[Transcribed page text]
──────────────────────────────
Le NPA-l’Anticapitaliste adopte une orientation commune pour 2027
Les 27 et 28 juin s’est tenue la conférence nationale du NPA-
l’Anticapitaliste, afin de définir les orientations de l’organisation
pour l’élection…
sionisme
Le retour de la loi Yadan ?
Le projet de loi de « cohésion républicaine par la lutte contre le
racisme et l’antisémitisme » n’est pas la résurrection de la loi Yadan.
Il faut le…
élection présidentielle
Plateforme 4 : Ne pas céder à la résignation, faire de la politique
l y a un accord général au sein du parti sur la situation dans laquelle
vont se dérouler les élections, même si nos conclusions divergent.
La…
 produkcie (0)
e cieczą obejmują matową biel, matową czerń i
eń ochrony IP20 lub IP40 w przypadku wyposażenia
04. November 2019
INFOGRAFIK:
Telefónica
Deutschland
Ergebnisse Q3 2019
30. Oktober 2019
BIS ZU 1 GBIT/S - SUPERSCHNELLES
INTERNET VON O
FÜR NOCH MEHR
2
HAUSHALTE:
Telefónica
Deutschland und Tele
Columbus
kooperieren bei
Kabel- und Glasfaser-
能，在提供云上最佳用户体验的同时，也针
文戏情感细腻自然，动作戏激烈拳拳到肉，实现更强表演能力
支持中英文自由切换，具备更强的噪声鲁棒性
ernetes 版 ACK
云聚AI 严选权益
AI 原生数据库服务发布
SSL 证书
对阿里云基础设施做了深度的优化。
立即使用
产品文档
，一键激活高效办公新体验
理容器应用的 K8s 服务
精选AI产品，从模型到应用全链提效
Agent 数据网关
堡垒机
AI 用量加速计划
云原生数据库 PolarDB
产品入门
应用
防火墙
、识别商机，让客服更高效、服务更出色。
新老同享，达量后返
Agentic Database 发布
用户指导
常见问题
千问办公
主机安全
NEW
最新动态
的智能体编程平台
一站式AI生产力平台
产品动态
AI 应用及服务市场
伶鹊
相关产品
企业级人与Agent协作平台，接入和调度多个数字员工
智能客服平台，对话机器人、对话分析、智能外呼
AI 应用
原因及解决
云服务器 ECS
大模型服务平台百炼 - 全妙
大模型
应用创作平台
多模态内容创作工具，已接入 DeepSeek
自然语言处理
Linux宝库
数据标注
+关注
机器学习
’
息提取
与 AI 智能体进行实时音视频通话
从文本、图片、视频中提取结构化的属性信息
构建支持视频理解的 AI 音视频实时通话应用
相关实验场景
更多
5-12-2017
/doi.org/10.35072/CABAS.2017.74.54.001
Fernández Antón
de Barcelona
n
──────────────────────────────
Turn every line of the entries into a JSON list of strings, one string per line, leaving out any blank lines.

[
  "Le NPA-l’Anticapitaliste adopte une orientation commune pour 2027",
  "Les 27 et 28 juin s’est tenue la conférence nationale du NPA-",
  "l’Anticapitaliste, afin de définir les orientations de l’organisation",
  "pour l’élection…",
  "sionisme",
  "Le retour de la loi Yadan ?",
  "Le projet de loi de « cohésion républicaine par la lutte contre le",
  "racisme et l’antisémitisme » n’est pas la résurrection de la loi Yadan.",
  "Il faut le…",
  "élection présidentielle",
  "Plateforme 4 : Ne pas céder à la résignation, faire de la politique",
  "l y a un accord général au sein du parti sur la situation dans laquelle",
  "vont se dérouler les élections, même si nos conclusions divergent.",
  "La…",
  " produkcie (0)",
  "e cieczą obejmują matową biel, matową czerń i",
  "eń ochrony IP20 lub IP40 w przypadku wyposażenia",
  "04. November 2019",
  "INFOGRAFIK:",
  "Telefónica",
  "Deutschland",
  "Ergebnisse Q3 2019",
  "30. Oktober 2019",
  "BIS ZU 1 GBIT/S - SUPERSCHNELLES",
  "INTERNET VON O",
  "FÜR NOCH MEHR",
  "2",
  "HAUSHALTE:",
  "Telefónica",
  "Deutschland und Tele",
  "Columbus",
  "kooperieren bei",
  "Kabel- und Glasfaser-",
  "能，在提供云上最佳用户体验的同时，也针",
  "文戏情感细腻自然，动作戏激烈拳拳到肉，实现更强表演能力",
  "支持中英文自由切换，具备更强的噪声鲁棒性",
  "ernetes 版 ACK",
  "云聚AI 严选权益",
  "AI 原生数据库服务发布",
  "SSL 证书",
  "对阿里云基础设施做了深度的优化。",
  "立即使用",
  "产品文档",
  "，一键激活高效办公新体验",
  "理容器应用的 K8s 服务",
  "精选AI产品，从模型到应用全链提效",
  "Agent 数据网关",
  "堡垒机",
  "AI 用量加速计划",
  "云原生数据库 PolarDB",
  "产品入门",
  "应用",
  "防火墙",
  "、识别商机，让客服更高效、服务更出色。",
  "新老同享，达量后返",
  "Agentic Database 发布",
  "用户指导",
  "常见问题",
  "千问办公",
  "主机安全",
  "NEW",
  "最新动态",
  "的智能体编程平台",
  "一站式AI生产力平台",
  "产品动态",
  "AI 应用及服务市场",
  "伶鹊",
  "相关产品",
  "企业级人与Agent协作平台，接入和调度多个数字员工",
  "智能客服平台，对话机器人、对话分析、智能外呼",
  "AI 应用",
  "原因及解决",
  "云服务器 ECS",
  "大模型服务平台百炼 - 全妙",
  "大模型",
  "应用创作平台",
  "多模态内容创作工具，已接入 DeepSeek",
  "自然语言处理",
  "Linux宝库",
  "数据标注",
  "+关注",
  "机器学习",
  "’",
  "息提取",
  "与 AI 智能体进行实时音视频通话",
  "从文本、图片、视频中提取结构化的属性信息",
  "构建支持视频理解的 AI 音视频实时通话应用",
  "相关实验场景",
  "更多",
  "5-12-2017",
  "/doi.org/10.35072/CABAS.2017.74.54.001",
  "Fernández Antón",
  "de Barcelona",
  "n"
]